What the task asks —
Copy the passage of the post on The Daughter of Time between "Monday, February 09, 2009" and "an innovative way.", inclusive, word for word.

-- Page text follows --

Monday, February 09, 2009

In defence of Richard III - The Daughter of Time (1951)

The Daughter of Time is a 1951 novel by Josephine Tey. Born Elizabeth Mackintosh, she was also a well-known playwright. She used the pseudonym Gordon Daviot and her most successful play was Richard of Bordeaux. The Daughter of Time is undoubtedly the most popular of her crime novels and deals with the controversy of King Richard III in an innovative way.


The Daughter of Time (1951) brought the controversy surrounding Richard III and the Princes in the Tower to a wide public audience and is perhaps the most popular defense of Richard. This mystery novel addresses the issue of historical truth. Inspector Alan Grant, trapped in a hospital with a broken leg, is bored senseless. Because he fancies himself to be an expert on faces, his friend, Marta Hallard, a famous actress, gives him some portraits to study. In the portrait of Richard III, he sees power and suffering in the face of a man of conscience and integrity. Is it "a judge, a soldier, a prince? Someone used to great responsibility, and responsible in his authority. Someone too conscientious. A worrier, perhaps a perfectionist. A man at ease in large design but anxious over details. A candidate for a gastric ulcer." Grant is dismayed to discover that it is the portrait of one of the most infamous villains in history, the "monster" said to have murdered his nephews to obtain the crown of England. How could he have misjudged? Grant decides that he will read everything he can find to discern the truth of the matter. With his detective skills and reasoning ability, he hopes to solve the mystery the missing princes.

-- Page text concluded --
-- The data follows --

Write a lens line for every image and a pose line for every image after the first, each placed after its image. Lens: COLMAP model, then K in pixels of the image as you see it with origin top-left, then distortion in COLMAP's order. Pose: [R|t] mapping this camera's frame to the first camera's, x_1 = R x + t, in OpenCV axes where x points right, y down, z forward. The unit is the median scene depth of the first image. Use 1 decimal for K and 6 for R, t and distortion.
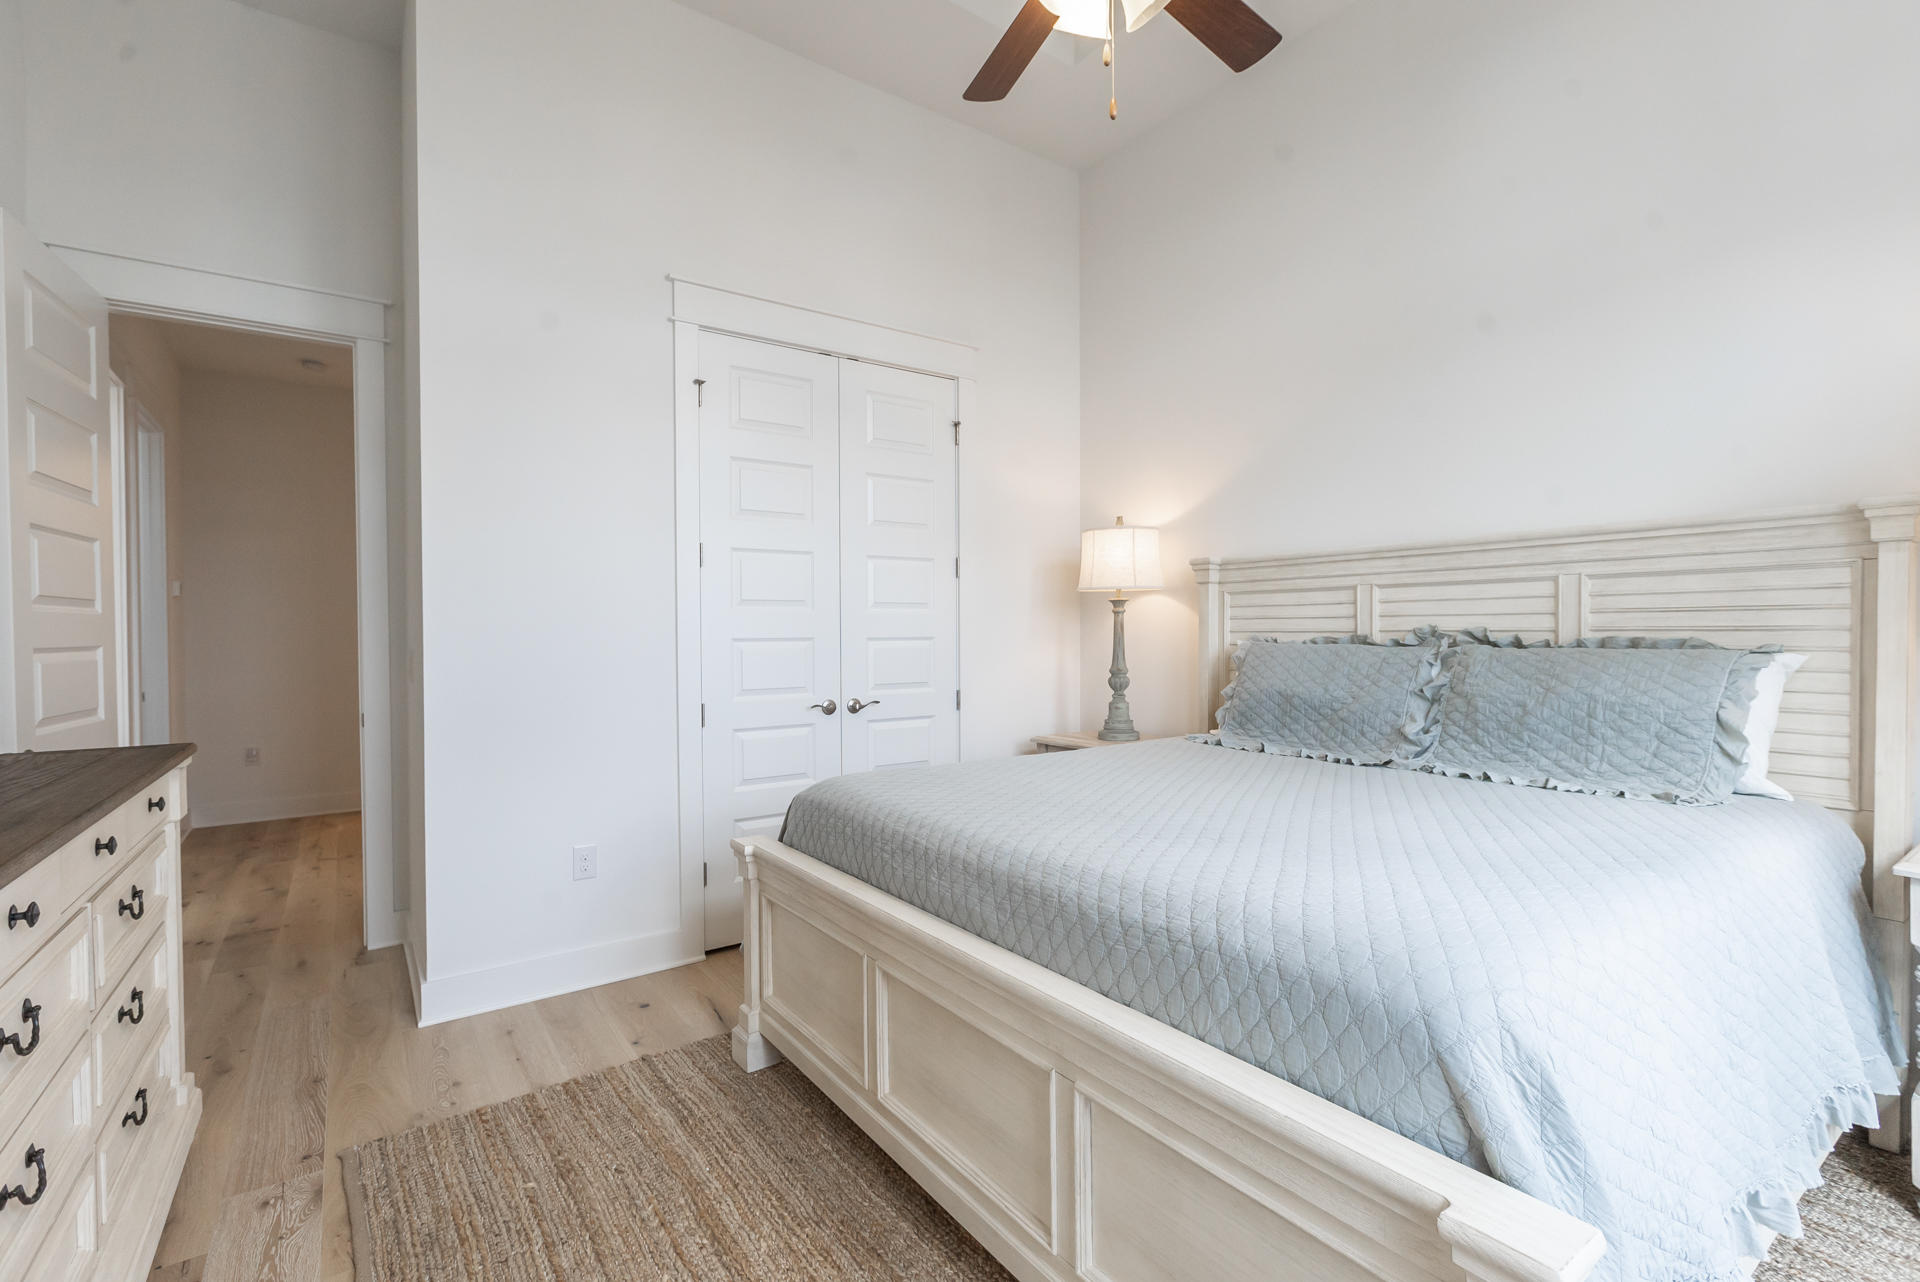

-- The data concluded --

Solution to this task —
Monday, February 09, 2009

In defence of Richard III - The Daughter of Time (1951)

The Daughter of Time is a 1951 novel by Josephine Tey. Born Elizabeth Mackintosh, she was also a well-known playwright. She used the pseudonym Gordon Daviot and her most successful play was Richard of Bordeaux. The Daughter of Time is undoubtedly the most popular of her crime novels and deals with the controversy of King Richard III in an innovative way.